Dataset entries

::::::::::

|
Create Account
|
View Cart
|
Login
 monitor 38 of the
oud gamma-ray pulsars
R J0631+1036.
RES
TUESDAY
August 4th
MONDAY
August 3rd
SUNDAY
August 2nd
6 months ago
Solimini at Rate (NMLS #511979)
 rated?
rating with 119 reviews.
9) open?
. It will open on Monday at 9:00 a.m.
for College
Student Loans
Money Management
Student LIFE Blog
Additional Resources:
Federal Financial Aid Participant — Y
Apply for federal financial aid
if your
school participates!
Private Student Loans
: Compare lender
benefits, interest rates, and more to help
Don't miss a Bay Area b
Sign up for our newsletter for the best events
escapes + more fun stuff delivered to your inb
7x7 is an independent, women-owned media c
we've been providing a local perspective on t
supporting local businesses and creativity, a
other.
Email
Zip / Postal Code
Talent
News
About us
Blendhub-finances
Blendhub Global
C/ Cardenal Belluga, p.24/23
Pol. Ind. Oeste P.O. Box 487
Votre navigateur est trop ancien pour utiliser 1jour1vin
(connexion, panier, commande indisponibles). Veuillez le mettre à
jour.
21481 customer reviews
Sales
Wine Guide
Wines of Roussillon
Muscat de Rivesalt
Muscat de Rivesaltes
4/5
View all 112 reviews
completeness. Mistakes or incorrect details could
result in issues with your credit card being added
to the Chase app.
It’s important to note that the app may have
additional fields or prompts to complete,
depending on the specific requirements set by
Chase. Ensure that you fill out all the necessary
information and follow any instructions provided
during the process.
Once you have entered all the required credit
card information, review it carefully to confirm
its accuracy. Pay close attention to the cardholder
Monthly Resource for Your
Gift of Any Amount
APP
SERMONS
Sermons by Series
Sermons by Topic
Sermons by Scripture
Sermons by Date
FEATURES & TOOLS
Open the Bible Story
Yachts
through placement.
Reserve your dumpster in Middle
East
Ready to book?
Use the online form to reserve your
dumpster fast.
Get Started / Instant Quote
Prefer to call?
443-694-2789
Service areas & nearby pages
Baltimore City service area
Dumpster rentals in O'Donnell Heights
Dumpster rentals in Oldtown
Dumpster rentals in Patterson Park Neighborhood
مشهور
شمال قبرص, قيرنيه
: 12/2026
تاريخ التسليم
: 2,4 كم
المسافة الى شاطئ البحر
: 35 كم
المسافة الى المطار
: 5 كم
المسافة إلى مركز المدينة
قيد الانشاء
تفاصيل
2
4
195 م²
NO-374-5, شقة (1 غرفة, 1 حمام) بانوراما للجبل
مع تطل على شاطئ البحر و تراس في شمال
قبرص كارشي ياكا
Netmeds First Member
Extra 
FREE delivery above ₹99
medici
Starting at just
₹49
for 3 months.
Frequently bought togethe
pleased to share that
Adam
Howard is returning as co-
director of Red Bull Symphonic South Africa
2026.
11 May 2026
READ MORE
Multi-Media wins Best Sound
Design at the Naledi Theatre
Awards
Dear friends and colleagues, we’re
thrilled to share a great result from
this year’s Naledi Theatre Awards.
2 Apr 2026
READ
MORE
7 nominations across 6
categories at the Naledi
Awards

::::::::::

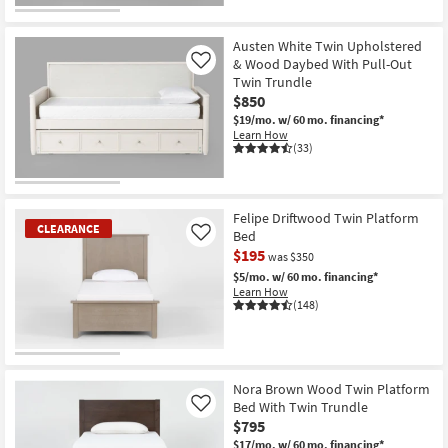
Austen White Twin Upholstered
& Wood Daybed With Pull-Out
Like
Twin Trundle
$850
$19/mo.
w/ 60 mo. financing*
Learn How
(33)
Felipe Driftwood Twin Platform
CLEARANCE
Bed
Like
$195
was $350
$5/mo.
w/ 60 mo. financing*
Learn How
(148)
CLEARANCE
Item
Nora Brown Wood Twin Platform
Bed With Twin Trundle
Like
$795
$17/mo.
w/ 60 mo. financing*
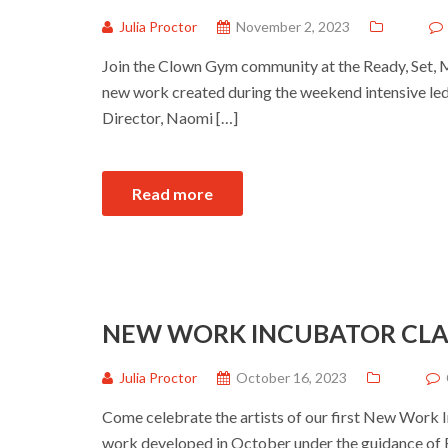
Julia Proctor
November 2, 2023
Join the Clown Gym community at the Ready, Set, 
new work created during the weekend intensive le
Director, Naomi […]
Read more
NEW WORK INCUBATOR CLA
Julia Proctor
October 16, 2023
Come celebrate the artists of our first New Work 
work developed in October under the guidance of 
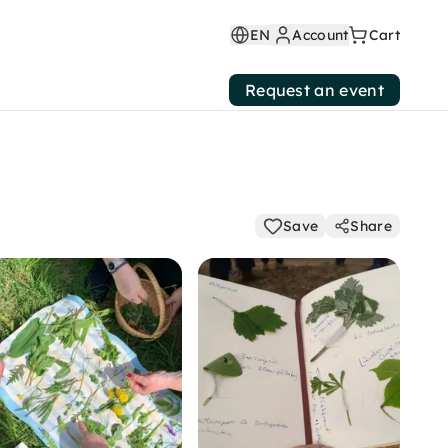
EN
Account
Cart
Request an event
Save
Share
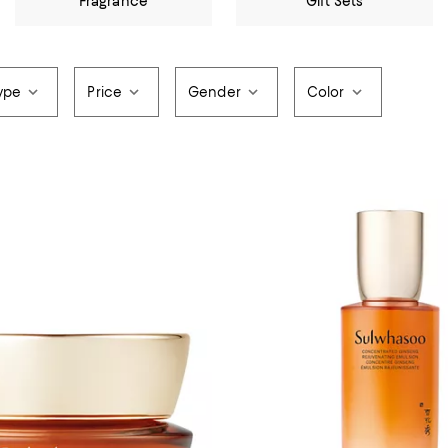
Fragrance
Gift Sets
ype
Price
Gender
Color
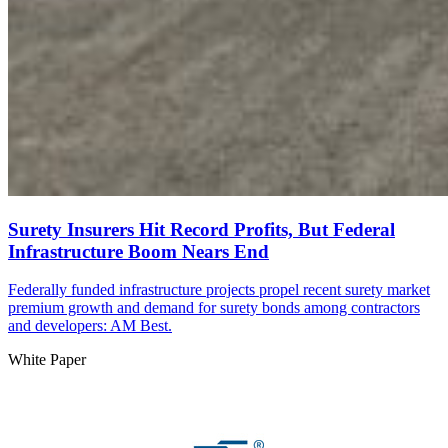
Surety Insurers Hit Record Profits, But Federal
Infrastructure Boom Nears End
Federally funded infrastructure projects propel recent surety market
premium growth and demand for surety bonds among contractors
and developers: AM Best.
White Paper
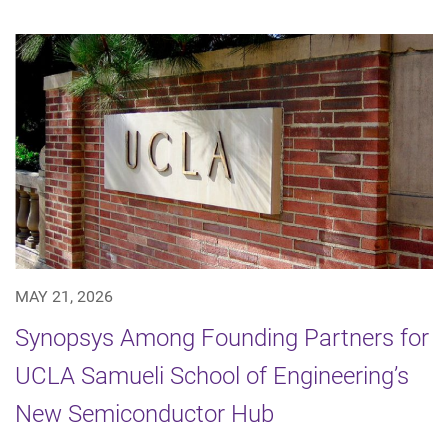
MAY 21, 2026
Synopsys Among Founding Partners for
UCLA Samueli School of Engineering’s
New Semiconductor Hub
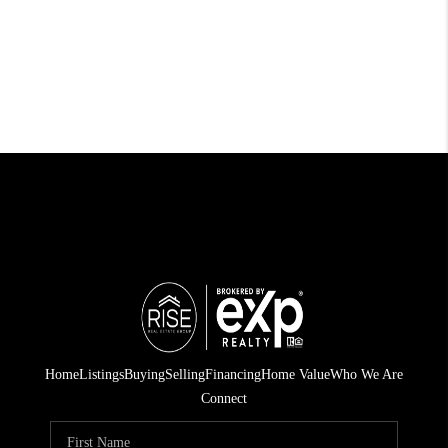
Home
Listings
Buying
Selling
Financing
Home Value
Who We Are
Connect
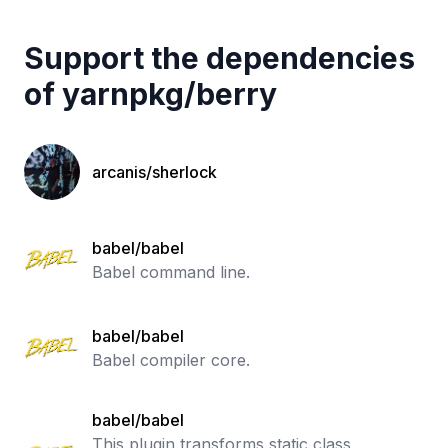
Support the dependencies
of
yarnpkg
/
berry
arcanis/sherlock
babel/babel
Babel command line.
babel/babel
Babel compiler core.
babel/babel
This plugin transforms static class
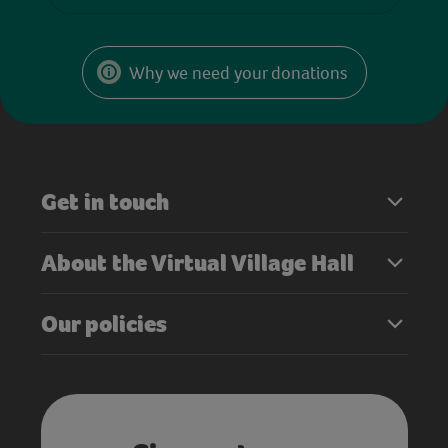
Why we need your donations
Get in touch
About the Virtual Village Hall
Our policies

::::::::::

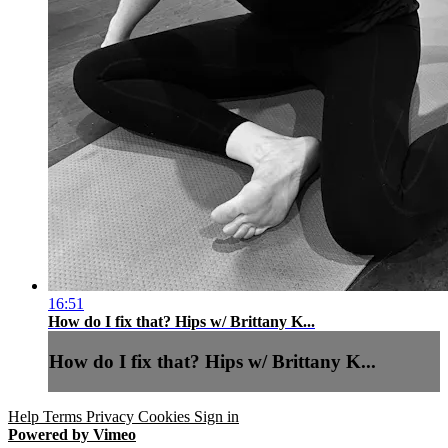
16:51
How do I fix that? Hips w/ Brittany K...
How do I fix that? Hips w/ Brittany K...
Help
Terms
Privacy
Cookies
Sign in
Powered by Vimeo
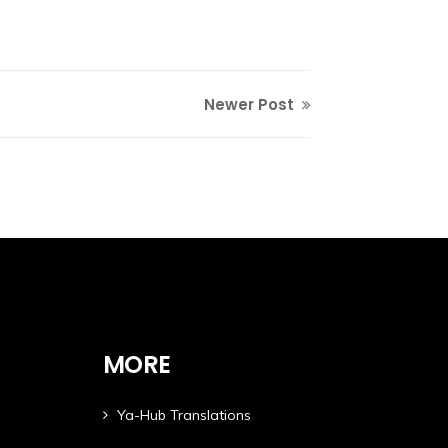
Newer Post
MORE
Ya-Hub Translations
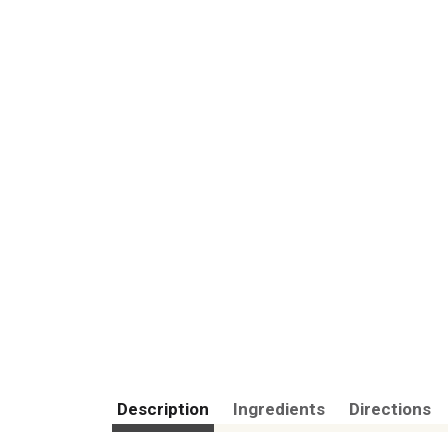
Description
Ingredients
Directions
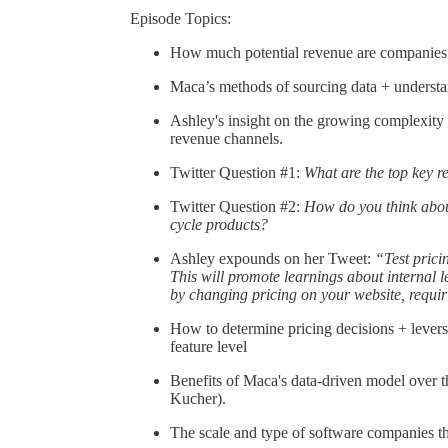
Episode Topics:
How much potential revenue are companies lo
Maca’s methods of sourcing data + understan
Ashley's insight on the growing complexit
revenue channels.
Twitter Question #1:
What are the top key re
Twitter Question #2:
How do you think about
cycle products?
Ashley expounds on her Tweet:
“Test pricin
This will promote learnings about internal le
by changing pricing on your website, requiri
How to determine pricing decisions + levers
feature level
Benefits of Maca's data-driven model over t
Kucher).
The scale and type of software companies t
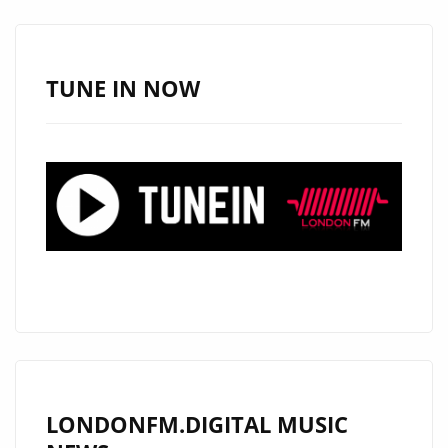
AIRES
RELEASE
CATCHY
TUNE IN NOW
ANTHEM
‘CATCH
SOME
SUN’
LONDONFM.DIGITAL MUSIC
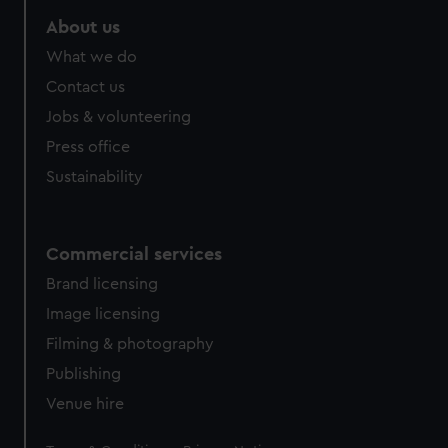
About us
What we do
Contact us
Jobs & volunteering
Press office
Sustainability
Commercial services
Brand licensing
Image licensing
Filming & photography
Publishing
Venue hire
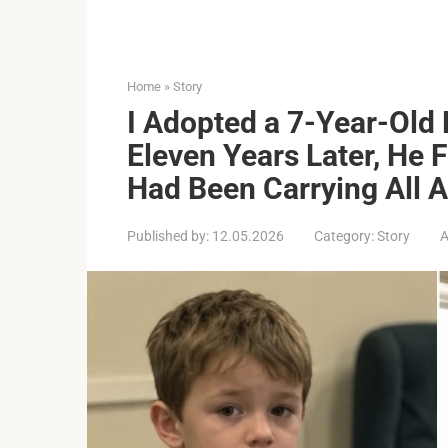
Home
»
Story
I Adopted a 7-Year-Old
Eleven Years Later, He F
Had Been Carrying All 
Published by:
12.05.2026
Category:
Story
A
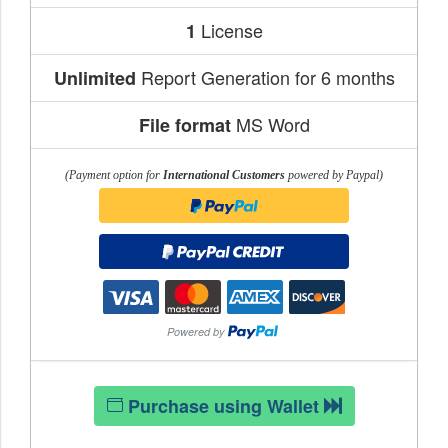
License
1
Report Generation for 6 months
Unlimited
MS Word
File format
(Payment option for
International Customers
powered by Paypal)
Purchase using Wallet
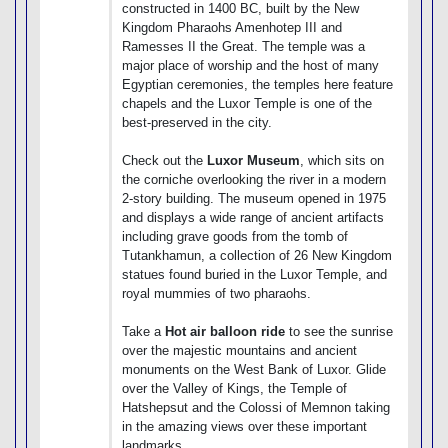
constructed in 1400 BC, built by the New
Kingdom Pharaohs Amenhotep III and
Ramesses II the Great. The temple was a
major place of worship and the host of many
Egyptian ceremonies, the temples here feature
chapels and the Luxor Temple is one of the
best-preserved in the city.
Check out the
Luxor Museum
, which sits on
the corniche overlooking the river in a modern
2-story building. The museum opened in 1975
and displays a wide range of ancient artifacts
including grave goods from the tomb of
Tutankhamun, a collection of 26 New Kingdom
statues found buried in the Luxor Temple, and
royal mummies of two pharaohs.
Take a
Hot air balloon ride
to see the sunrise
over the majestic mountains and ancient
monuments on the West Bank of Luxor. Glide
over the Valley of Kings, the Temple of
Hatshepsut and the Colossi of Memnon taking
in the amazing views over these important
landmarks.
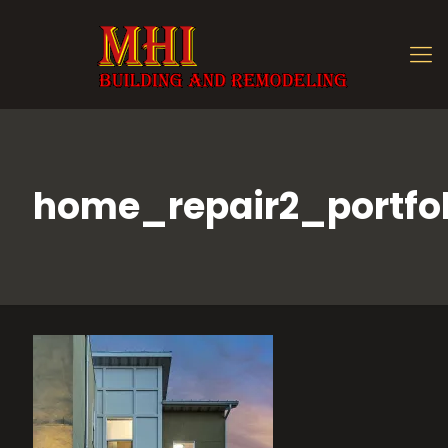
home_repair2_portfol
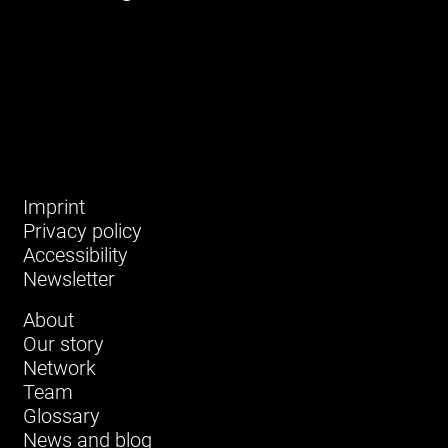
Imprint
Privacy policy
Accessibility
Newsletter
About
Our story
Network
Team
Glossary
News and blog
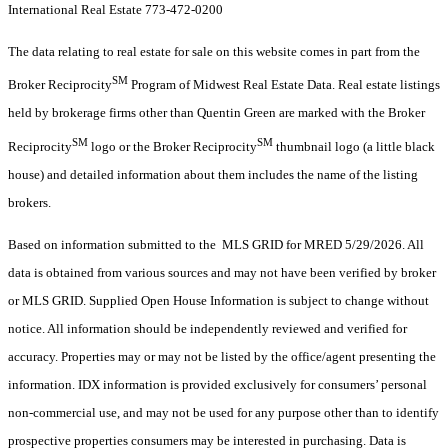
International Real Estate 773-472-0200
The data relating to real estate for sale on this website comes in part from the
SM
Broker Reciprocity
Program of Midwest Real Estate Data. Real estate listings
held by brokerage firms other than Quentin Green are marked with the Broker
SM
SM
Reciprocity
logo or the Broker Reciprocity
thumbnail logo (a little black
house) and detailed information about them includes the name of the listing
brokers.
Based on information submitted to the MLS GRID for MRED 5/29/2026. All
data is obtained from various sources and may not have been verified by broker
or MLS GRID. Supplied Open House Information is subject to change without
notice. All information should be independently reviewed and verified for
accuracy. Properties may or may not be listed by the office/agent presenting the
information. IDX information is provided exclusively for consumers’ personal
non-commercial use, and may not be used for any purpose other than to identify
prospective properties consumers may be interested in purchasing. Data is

::::::::::

Convert the lines beginning with the one containing "constructed in 1400 BC, built by the New" and ending with the one containing "which sits on" into a Markdown table with the columns Row and Line, where Row numbers each line and Line gives its text. Leave out any blank lines.

| Row | Line |
|---|---|
| 1 | constructed in 1400 BC, built by the New |
| 2 | Kingdom Pharaohs Amenhotep III and |
| 3 | Ramesses II the Great. The temple was a |
| 4 | major place of worship and the host of many |
| 5 | Egyptian ceremonies, the temples here feature |
| 6 | chapels and the Luxor Temple is one of the |
| 7 | best-preserved in the city. |
| 8 | Check out the |
| 9 | Luxor Museum |
| 10 | , which sits on |